By applying #lim_(x -> 1)f(x)#, the answer to #lim_(x -> 1)2x^2# is simply 2.

The limit definition states that as x approaches some number, the values are getting closer to the number. In this case, you can mathematically declare that #2(->1)^2#, where the arrow indicates that it approaches x = 1. Since this is similar to an exact function like #f(1)#, we can say that it must approach #(1,2)#.

However, if you have a function like #lim_(x->1)1/(1-x)#, then this statement has no solution. In hyperbola functions, depending on where x approaches, the denominator may equal zero, thus no limit at that point such exists.

To prove this, we can use #lim_(x->1^+)f(x)# and #lim_(x->1^-)f(x)#. For #f(x) = 1/(1-x)#,

#lim_(x->1^+)1/(1-x) = 1/(1-(x>1->1))=1/(-->0)=-oo#, and

#lim_(x->1^-)1/(1-x) = 1/(1-(x<1->1))=1/(+ ->0) = +oo#

These equations state that as x approaches to 1 from the right of the curve (#1^+#), it keeps going down infinitely, and as x approaches from the left of the curve (#1^-#), it keeps going up infinitely. Since these two parts of x = 1 do not equal, we conclude that #lim_(x->1)1/(1-x)# does not exist.

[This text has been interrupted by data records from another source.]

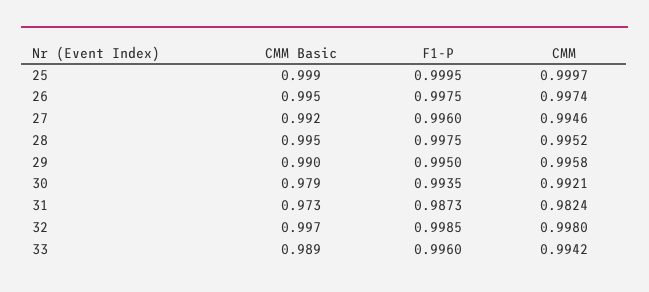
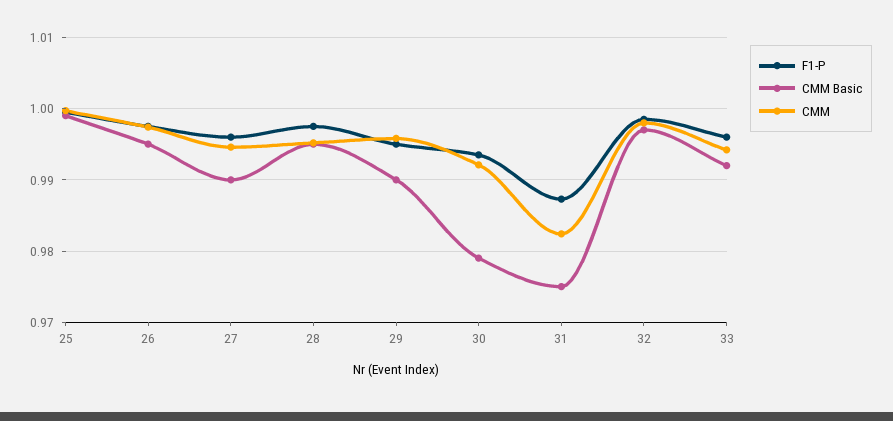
  {
    "CMM Basic": {
      "25": 0.999,
      "26": 0.995,
-     "27": 0.992,
+     "27": 0.99,
      "28": 0.995,
      "29": 0.99,
      "30": 0.979,
-     "31": 0.973,
+     "31": 0.975,
      "32": 0.997,
-     "33": 0.989
+     "33": 0.992
    },
    "F1-P": {
      "25": 0.9995,
      "26": 0.9975,
      "27": 0.996,
      "28": 0.9975,
      "29": 0.995,
      "30": 0.9935,
      "31": 0.9873,
      "32": 0.9985,
      "33": 0.996
    },
    "CMM": {
      "25": 0.9997,
      "26": 0.9974,
      "27": 0.9946,
      "28": 0.9952,
      "29": 0.9958,
      "30": 0.9921,
      "31": 0.9824,
      "32": 0.998,
      "33": 0.9942
    }
  }

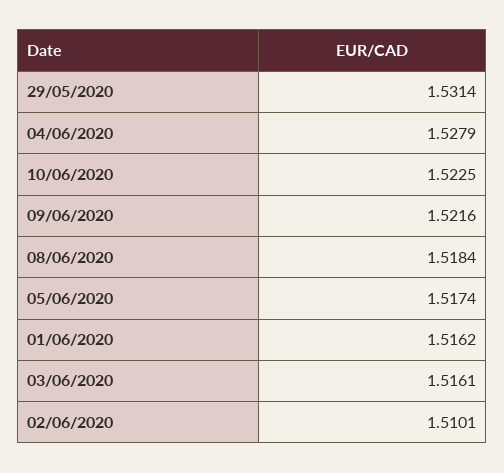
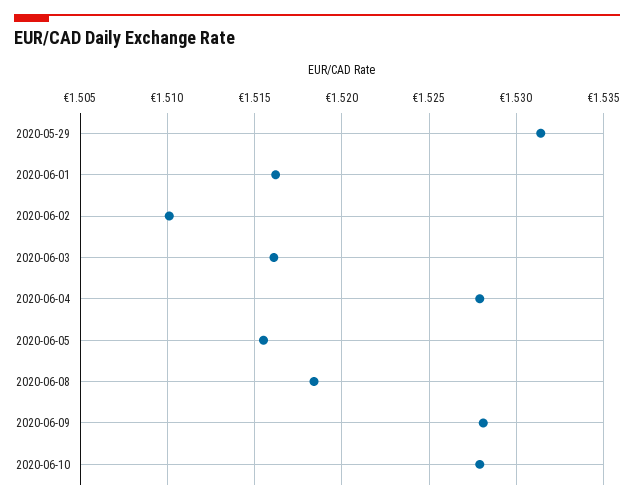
  {
    "29/05/2020": 1.5314,
    "04/06/2020": 1.5279,
-   "10/06/2020": 1.5225,
+   "10/06/2020": 1.528,
-   "09/06/2020": 1.5216,
+   "09/06/2020": 1.528,
    "08/06/2020": 1.5184,
-   "05/06/2020": 1.5174,
+   "05/06/2020": 1.5155,
    "01/06/2020": 1.5162,
    "03/06/2020": 1.5161,
    "02/06/2020": 1.5101
  }

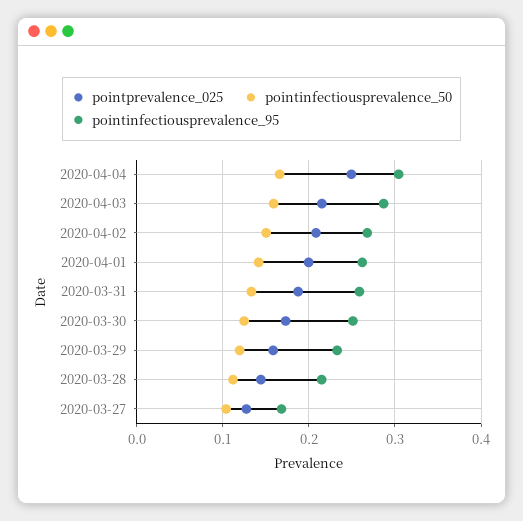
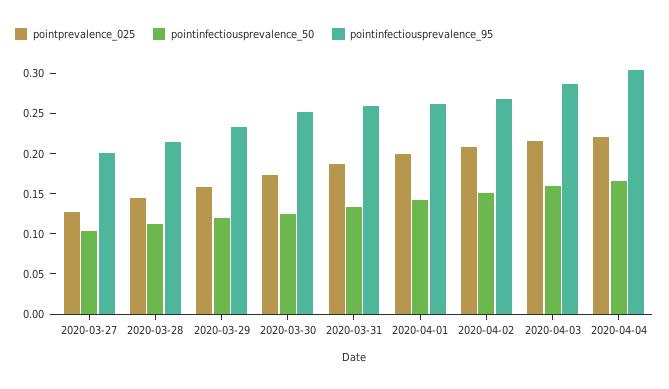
  {
    "pointprevalence_025": {
-     "2020-04-04": 0.25,
+     "2020-04-04": 0.22,
      "2020-04-03": 0.22,
      "2020-04-02": 0.21,
      "2020-04-01": 0.2,
      "2020-03-31": 0.19,
      "2020-03-30": 0.17,
      "2020-03-29": 0.16,
      "2020-03-28": 0.14,
      "2020-03-27": 0.13
    },
    "pointinfectiousprevalence_50": {
      "2020-04-04": 0.17,
      "2020-04-03": 0.16,
      "2020-04-02": 0.15,
      "2020-04-01": 0.14,
      "2020-03-31": 0.13,
      "2020-03-30": 0.12,
      "2020-03-29": 0.12,
      "2020-03-28": 0.11,
      "2020-03-27": 0.1
    },
    "pointinfectiousprevalence_95": {
      "2020-04-04": 0.3,
      "2020-04-03": 0.29,
      "2020-04-02": 0.27,
      "2020-04-01": 0.26,
      "2020-03-31": 0.26,
      "2020-03-30": 0.25,
      "2020-03-29": 0.23,
      "2020-03-28": 0.21,
-     "2020-03-27": 0.17
+     "2020-03-27": 0.2
    }
  }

Here is a graphical representation:

graph{1/(1-x) [-10, 10, -5, 5]}

Overall, when it comes to limits, make sure to watch for any equation that has a zero in the denominator (including others like #lim_(x->0)ln(x)#, which does not exist). Otherwise you will have to specify if it approaches zero, infinity, or -infinity using the notations above. If a function is similar to #2x^2#, then you can solve for it by substituting x into the function using the limit definition.

Whew! It sure is a lot, but all the details are very important to note for other functions. Hope this helps!